Mockingbird Songs: My Friendship
With Harper Lee ( Harper, 210 pp., out of four), a slim volume of eeeg correspondence and remembrance offered by an Alabama historian named Wayne Flynt, is probably the most well- informed and clarifying book that has emerged from the Lee industrial complex.
It resolves many of the questions that have lingered since the author’s death in February 2016; more gratifyingly, in the handful of letters it contains by Lee herself, it offers a sharp, salutary reminder of how effortlessly gifted a writer she was.
The most important thing Flynt has on his side is that he was very definitely Nelle Lee’s friend. In a 2008 letter, she writes to him and his wife, Dartie, “You are two of the treasures of my life and I love you.” Her letters to them are at first amiable, then familial, and finally adoring. They traded visits. She respected his work as a regional historian, cherished his grandchildren. He delivered the eulogy at her funeral.
This closeness grants credibility to the information Flynt offers about Lee’s final years and final publication, so that while it’s a short book, it appears to answer several difficult questions.
For instance, he is absolutely clear that Lee was in full control of her faculties when she approved the publication of Go Set a Watchman. Carter — the focus of some controversy — appears in a favorable light.
Flynt’s depiction of Lee also is persuasively dismissive of Mills’ insinuations that Lee was troubled, depressed and drank too much.
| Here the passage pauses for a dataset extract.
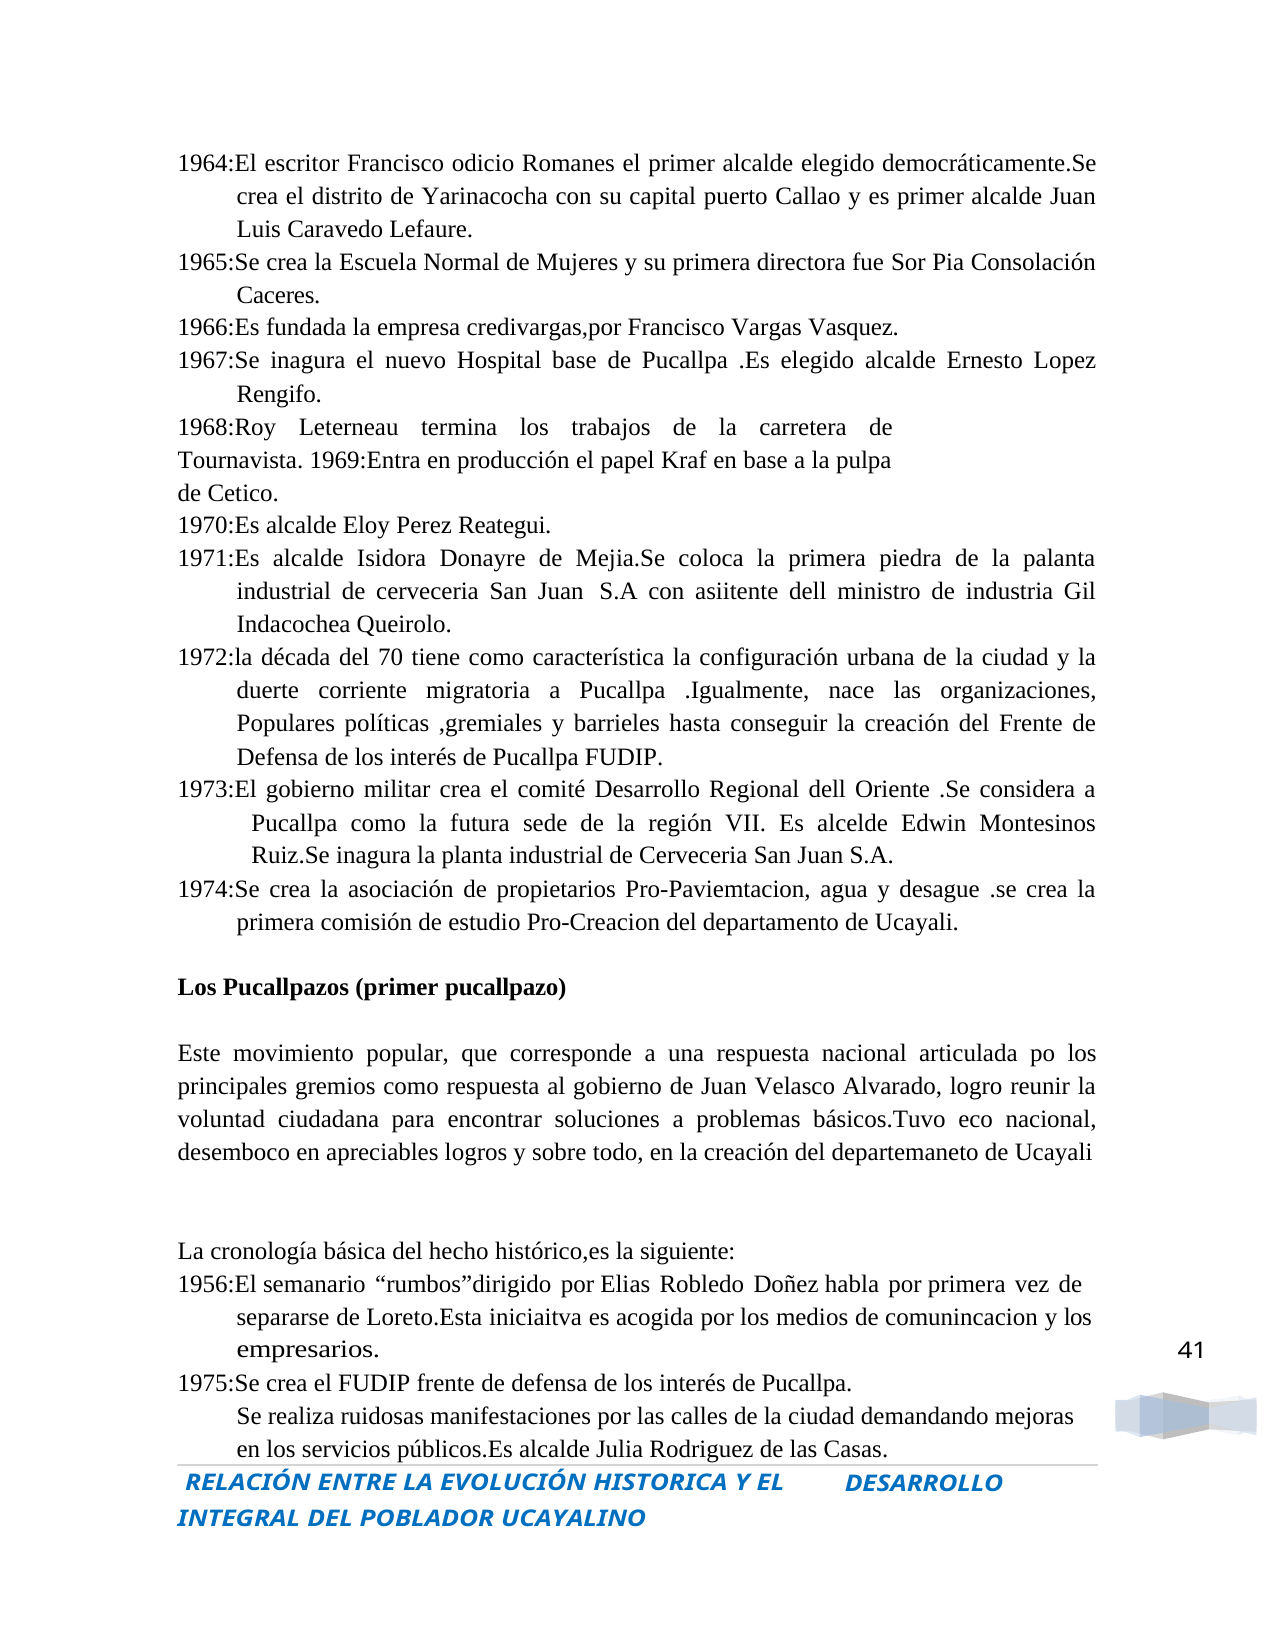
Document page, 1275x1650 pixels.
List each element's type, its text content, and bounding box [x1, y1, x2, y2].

More than half of Mockingbird Songs comprises the professor’s own letters, which, depending on your perspective, will either seem gracious, witty and Christian, or unctuous, calculated and personage- collecting.
Similarly, his approach to the notoriously reclusive author was so gradual — he was friends with her sister Louise for more than a decade first — that it can only be chilling or perfectly natural, nothing in between. This is the peril of literary afterlives. But Lee’s voice! ( On the city of Houston, for instance: “No past, no future, just NOW in all its tastelessness.”)
And how valuable to learn which writers she considered to be “the two” ( Eudora Welty and Faulkner), or which Bible verse she was most likely to cite ( Hebrews 13: 8). Mockingbird Songs contains just enough information, just enough of Lee herself, just enough, taken all in all, to transcend its equivocal participation in the ugly and no doubt unfinished fallout of its subject’s final years.